I have always been terrified of endometriosis, familiar with folklore whisperings of horrendous pain, infertility and invasive surgeries. I distinctly remember when Lena Dunham posted a photo on Instagram a few years ago in hospital after her laparoscopic surgery. She wrote a long caption about how debilitating endometriosis is and how hard it had been to be taken seriously in the medical sector. Doctors have a very solid history of belittling female pain. Interestingly, some of my worst experiences of GP’s have been women. Lots of my friends have experienced similarly scary treatment. As a young person not aware of her body at all, Lena Dunham’s impassioned words terrified me and confirmed my developing opinions on mainstream medicine following my own mistreatment during my eating disorder.

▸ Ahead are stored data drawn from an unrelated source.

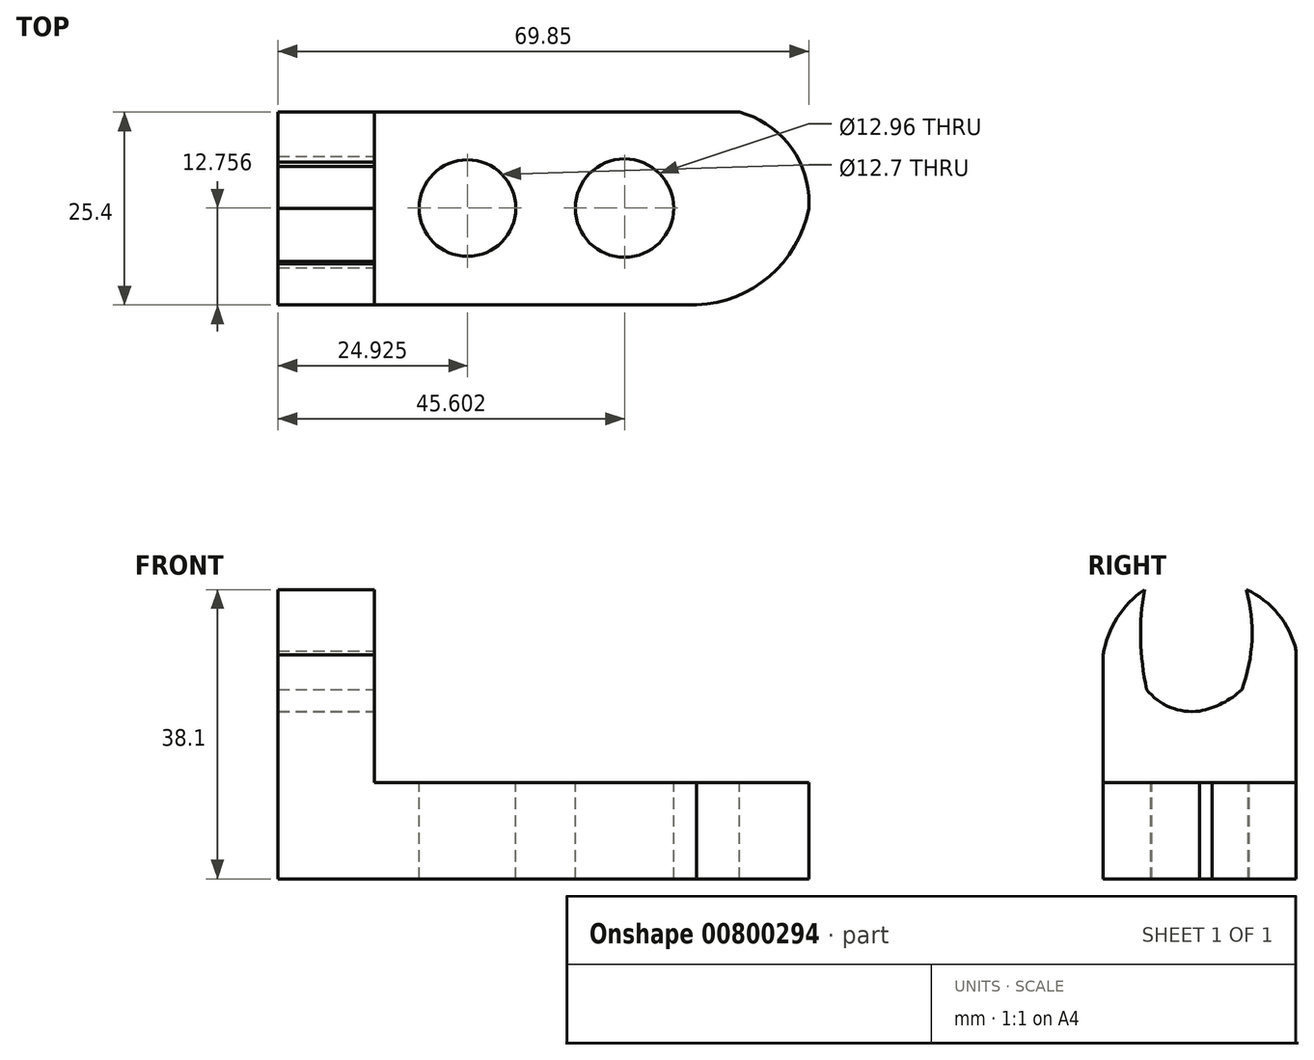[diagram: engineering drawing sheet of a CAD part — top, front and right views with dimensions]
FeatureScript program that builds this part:
annotation { "Feature Type Name" : "Feature", "Feature Type Description" : "" }
export const myFeature = defineFeature(function(context is Context, id is Id, definition is map)
    precondition{}
    {
        {
            var Q0;
            Q0=qCreatedBy(makeId("Front.planeOp"),FACE);
            var sketch = newSketch(context, id + "F0", { "sketchPlane" : qUnion([Q0])});
            skLineSegment(sketch, "E0", {"start": v(0, 0) * mm, "end": v(69.85, 0) * mm});
            skLineSegment(sketch, "E1", {"start": v(69.85, 0) * mm, "end": v(69.85, 12.7) * mm});
            skLineSegment(sketch, "E2", {"start": v(69.85, 12.7) * mm, "end": v(12.7, 12.7) * mm});
            skLineSegment(sketch, "E3", {"start": v(12.7, 12.7) * mm, "end": v(12.7, 38.1) * mm});
            skLineSegment(sketch, "E4", {"start": v(12.7, 38.1) * mm, "end": v(0, 38.1) * mm});
            skLineSegment(sketch, "E5", {"start": v(0, 38.1) * mm, "end": v(0, 0) * mm});
            skSolve(sketch);
        }
        {
            var Q0;
            Q0=qSketchRegion(id+"F0",true);
            extrude(context, id + "F1", {"entities" : qUnion([Q0]), "depth" : 25.4 * mm});
        }
        {
            var Q0;
            Q0=makeQuery(id+"F1.opExtrude","SWEPT_FACE",FACE,{"disambiguationData":[OSD([sQuery(id+"F0.wireOp",EDGE,"E2")])]});
            var sketch = newSketch(context, id + "F2", { "sketchPlane" : qUnion([Q0])});
            skArc(sketch, "E6", {"start": v(53.86, -25.4) * mm, "mid": v(64.21, -22.02) * mm, "end": v(69.85, -12.7) * mm});
            skArc(sketch, "E7", {"start": v(69.85, -12.7) * mm, "mid": v(65.42, -2.41) * mm, "end": v(54.48, 0) * mm});
            skSolve(sketch);
        }
        {
            var Q0;
            {var subQ0=sQuery(id+"F2.wireOp",EDGE,"E6");var subQ1=sQuery(id+"F0.wireOp",EDGE,"E2");var subQ4=makeQuery(id+"F1.opExtrude","CAP_EDGE",EDGE,{"disambiguationData":[OSD([subQ1])],"isStart":false});var subQ5=makeQuery(id+"F2.imprint","INTERSECT",VERTEX,{"disambiguationData":[OD(1.0)],"derivedFrom":[subQ4,subQ0]});Q0=makeQuery(id+"F2.imprint","IMPRINT",FACE,{"disambiguationData":[TD([[makeQuery(id+"F2.imprint","IMPRINT",EDGE,{"disambiguationData":[TD([[subQ5,1.0]])],"derivedFrom":subQ4}),-1.0]])]});}
            var Q1;
            {var subQ0=sQuery(id+"F2.wireOp",EDGE,"E7");var subQ1=sQuery(id+"F0.wireOp",EDGE,"E2");var subQ4=makeQuery(id+"F1.opExtrude","CAP_EDGE",EDGE,{"disambiguationData":[OSD([subQ1])],"isStart":true});var subQ5=makeQuery(id+"F2.imprint","INTERSECT",VERTEX,{"disambiguationData":[OD(1.0)],"derivedFrom":[subQ4,subQ0]});Q1=makeQuery(id+"F2.imprint","IMPRINT",FACE,{"disambiguationData":[TD([[makeQuery(id+"F2.imprint","IMPRINT",EDGE,{"disambiguationData":[TD([[subQ5,1.0]])],"derivedFrom":subQ0}),-1.0]])]});}
            extrude(context, id + "F3", {"entities" : qUnion([Q0, Q1]), "operationType" : NewBodyOperationType.REMOVE, "oppositeDirection" : true, "depth" : 25.4 * mm});
        }
        {
            var Q0;
            Q0=makeQuery(id+"F1.opExtrude","SWEPT_FACE",FACE,{"disambiguationData":[OSD([sQuery(id+"F0.wireOp",EDGE,"E3")])]});
            var sketch = newSketch(context, id + "F4", { "sketchPlane" : qUnion([Q0])});
            skArc(sketch, "E8", {"start": v(-7.13, 24.96) * mm, "mid": v(-5.81, 31.48) * mm, "end": v(-6.56, 38.1) * mm});
            skArc(sketch, "E9", {"start": v(-12.7, 22.1) * mm, "mid": v(-9.71, 23.14) * mm, "end": v(-7.13, 24.96) * mm});
            skPoint(sketch, "E9.startSnap0", {"position": v(-12.7, 38.1) * mm});
            skArc(sketch, "E10", {"start": v(-19.97, 38.1) * mm, "mid": v(-20.47, 31.52) * mm, "end": v(-19.68, 24.96) * mm});
            skArc(sketch, "E11", {"start": v(-19.68, 24.96) * mm, "mid": v(-16.57, 22.6) * mm, "end": v(-12.7, 22.1) * mm});
            skSolve(sketch);
        }
        {
            var Q0;
            Q0=qSketchRegion(id+"F4",true);
            var Q1;
            {var subQ1=sQuery(id+"F4.wireOp",EDGE,"E8");Q1=makeQuery(id+"F4.imprint","IMPRINT",FACE,{"disambiguationData":[TD([[makeQuery(id+"F4.imprint","IMPRINT",EDGE,{"derivedFrom":subQ1}),1.0]])]});}
            extrude(context, id + "F5", {"entities" : qUnion([Q0, Q1]), "operationType" : NewBodyOperationType.REMOVE, "oppositeDirection" : true, "depth" : 25.4 * mm});
        }
        {
            var Q0;
            Q0=makeQuery(id+"F1.opExtrude","SWEPT_FACE",FACE,{"disambiguationData":[OSD([sQuery(id+"F0.wireOp",EDGE,"E3")])]});
            var sketch = newSketch(context, id + "F6", { "sketchPlane" : qUnion([Q0])});
            skArc(sketch, "E12", {"start": v(-19.97, 38.1) * mm, "mid": v(-24.53, 32.54) * mm, "end": v(-25.4, 25.4) * mm});
            skArc(sketch, "E13", {"start": v(0, 24.96) * mm, "mid": v(-0.94, 32.7) * mm, "end": v(-6.56, 38.1) * mm});
            skSolve(sketch);
        }
        {
            var Q0;
            Q0=qSketchRegion(id+"F6",true);
            var Q1;
            {var subQ1=sQuery(id+"F0.wireOp",EDGE,"E4");var subQ2=sQuery(id+"F0.wireOp",EDGE,"E3");var subQ3=sQuery(id+"F4.wireOp",EDGE,"E10");var subQ4=makeQuery(id+"F5.boolean.opBoolean","SPLIT",EDGE,{"disambiguationData":[TD([makeQuery(id+"F5.opExtrude","SWEPT_FACE",FACE,{"disambiguationData":[OSD([subQ3])]})])],"derivedFrom":makeQuery(id+"F1.opExtrude","SWEPT_EDGE",EDGE,{"disambiguationData":[OSD([subQ2,subQ1])]})});Q1=makeQuery(id+"F6.imprint","IMPRINT",FACE,{"disambiguationData":[TD([[makeQuery(id+"F6.imprint","IMPRINT",EDGE,{"derivedFrom":subQ4}),-1.0]])]});}
            var Q2;
            {var subQ1=sQuery(id+"F0.wireOp",EDGE,"E4");var subQ2=sQuery(id+"F0.wireOp",EDGE,"E3");var subQ3=sQuery(id+"F4.wireOp",EDGE,"E8");var subQ4=makeQuery(id+"F5.boolean.opBoolean","SPLIT",EDGE,{"disambiguationData":[TD([makeQuery(id+"F5.opExtrude","SWEPT_FACE",FACE,{"disambiguationData":[OSD([subQ3])]})])],"derivedFrom":makeQuery(id+"F1.opExtrude","SWEPT_EDGE",EDGE,{"disambiguationData":[OSD([subQ2,subQ1])]})});Q2=makeQuery(id+"F6.imprint","IMPRINT",FACE,{"disambiguationData":[TD([[makeQuery(id+"F6.imprint","IMPRINT",EDGE,{"derivedFrom":subQ4}),-1.0]])]});}
            extrude(context, id + "F7", {"entities" : qUnion([Q0, Q1, Q2]), "operationType" : NewBodyOperationType.REMOVE, "oppositeDirection" : true, "depth" : 25.4 * mm});
        }
        {
            var Q0;
            {var subQ0=sQuery(id+"F0.wireOp",EDGE,"E2");var subQ1=makeQuery(id+"F1.opExtrude","SWEPT_EDGE",EDGE,{"disambiguationData":[OSD([subQ0,sQuery(id+"F0.wireOp",EDGE,"E3")])]});Q0=makeQuery(id+"F2.imprint","IMPRINT",FACE,{"disambiguationData":[TD([[makeQuery(id+"F2.imprint","IMPRINT",EDGE,{"derivedFrom":subQ1}),-1.0]])]});}
            var sketch = newSketch(context, id + "F8", { "sketchPlane" : qUnion([Q0])});
            skCircle(sketch, "E14", {"center": v(24.92, -12.64) * mm, "radius": 6.35 * mm});
            skCircle(sketch, "E15", {"center": v(45.6, -12.64) * mm, "radius": 6.48 * mm});
            skSolve(sketch);
        }
        {
            var Q0;
            Q0=qSketchRegion(id+"F8",true);
            extrude(context, id + "F9", {"entities" : qUnion([Q0]), "operationType" : NewBodyOperationType.REMOVE, "oppositeDirection" : true, "depth" : 25.4 * mm});
        }
    });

Dr Clare decided that my pain was likely linked to endometriosis, and she suggested I get a laparoscopy. I felt a huge amount of pressure as I genuinely didn’t think I could have endometriosis and couldn’t believe Clare was taking my sexual pain so seriously. The pain was like a dull ache, almost like a stitch folding in on itself inside my stomach. I hadn’t considered
that it could, even remotely, be related to endometriosis. Not being able to fully enjoy penetrative sex did not seem like a medical issue, which is the problem. Sexual pleasure is one very beautiful way to feel connected to yourself. To your power and your beauty. Without it, I was half of myself, a person that expected penetrative sex to burn and sting but managed this by throwing myself further into it, hoping to mask the pain with intensity and sensation that erred between pleasure and pain. Interestingly, I was also squirting every time we had non-painful penetrative sex during this time. Perhaps the painless moments were pure ecstasy for my still horny body.
I had the laparoscopy about two and a half weeks ago now. I woke up in recovery to Dr Clare telling me the surgery had gone really well. She had found a lot of endometrial tissue, most of it sitting directly behind my vagina. She explained that it would have 100% been causing me pain during sex and that sex should be a totally different experience now. Thank fuck. An answer. But this still meant it could come back. I had heard horror stories of people
having 10+ surgeries to clean the endometriosis from their body. I haven’t honestly heard anyone speak about experiences of endometriosis like mine. So, if you have, please send me any info! I’m feeling a little embarrassed comparing my experience with endometriosis to other womxn who seem to have it so much worse. This in itself tells me that I have not been adequately educated about my body to know about spectrums of disease. But what really frightens me is that I have internalised misogynistic principles that tell me female sexual pleasure is a privilege not a right.
THIS is the focus of thesexystory. Unlearning my own misogyny and trying to match my interest and passion about sex in the way I treat my own sexual body.